Congratulations Jim! Great article.

Steve said...

You make such compelling points, Jim. Your writing often soars as high as your paintings. To the examples you gave I would add the better efforts of Hugh Lofting, Robert Lawson, Robert McCloskey, Barbara Cooney, and many others. Lofting is a good example of someone (like Tolkien) whose drawings were clearly untrained, yet had an odd hand-in-glove quality with his writing.

Sure wish I could get to Eau Claire before Feb. 18. I've long been knocked out by the work of Shaun Tan and David Wiesner as well as that guy who did some dinosaur books.

Shane White said...

Writing and picture-making...picture-making and writing...Amen to that.


JP said...

Wow. That sounds like a really amazing show. I wish I could make the trip would sure be a hit in the Bay Area if the exhibition ever came out West.

laurghita said...

Maybe you want to know this:

Brooks Hansen said...

As more of a writer who draws than an artist who writes (having had the pleasure of illustrating just one of my books), I'll second the motion of this post. Drawing is a great way of getting to know your characters - or of realizing them. And really that is the feature that both narrative and figurative art share in common. Different as they may be in practice, they are both, at essence, processes of realization.
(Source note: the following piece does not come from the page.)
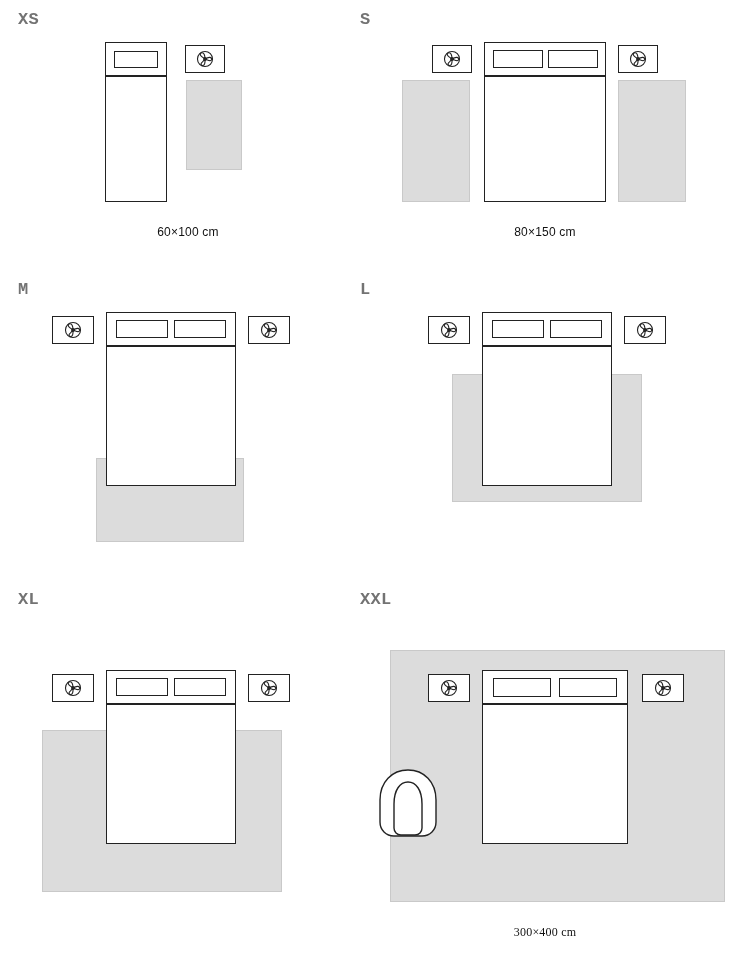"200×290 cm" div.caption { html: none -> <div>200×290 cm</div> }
I will say that drawing is the more pleasurable of the two activities, if only because you artists actually get to listen to music while you work.

Completely not fair.

...And let us not forget Blake in this discussion.

Or Robert McCloskey.

Erik Bongers said...

Have some JG books, have a Van Allsburg, but still haven't got a Wiesner book. Only some downloaded pics.
Perhaps I should give myself a present, next...Tuesday or so.

Erik Bongers said...

...and I do have The Arrival, of course!

Anonymous said...

Great essay Mr. Gurney! The author/illustrator is indeed an interesting figure: almost mythical, idyllic, romantic... and most certainly out of grasp for most of us. Perhaps I can write, but I am not able to produce drawings that generate any kind of powerful reaction.
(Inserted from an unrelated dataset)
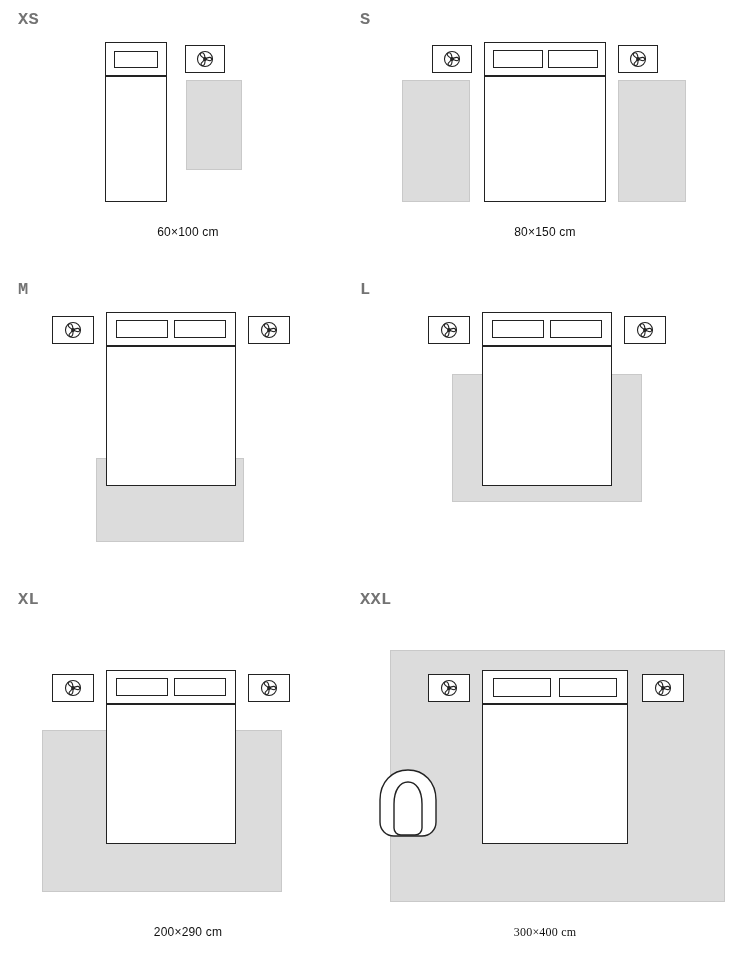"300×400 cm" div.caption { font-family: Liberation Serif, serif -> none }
That elusiveness only contributes to the stature of the figure.

My Pen Name said...

James, did you see this:
A scientific breakthrough has identified the colour of a dinosaur for the first time
— and its a redhead.

Evan T said...

I've always loved Adam Rex's paintings, as far back as his old work he did for magic: the gathering cards.

James Gurney said...

I recommend all the other artists in the show, and I'm honored to be included with them, because I have copies of books by all of them on my shelf.

Thanks, Laurghita and Pen Name: I had heard about the colored dinosaur news a few weeks early. It's incredibly exciting, I agree, and a great example of how science and art intertwine.

laurghita said...

Do you intend to publish more of your books in Romania ?
I already own Journey to Chandara and we (my son included) already have a blast with this dino world. You know he still belive in Santa so was easy for me to make him belive its based on a true story...

China Blue Rockett said...

I wish I could make it to the exhibit, it sounds wonderful.

As to artists and authors overlapping in their practices-- I entirely agree! It's stimulating to do both, and especially when attempting to convey a story, knowing how it should read in text (with equal importance to the pictures) is pretty much vital.

James Gurney said...

Laurghita, no plans at the moment to have more books in Romanian, but I'm delighted that Chandara is available there.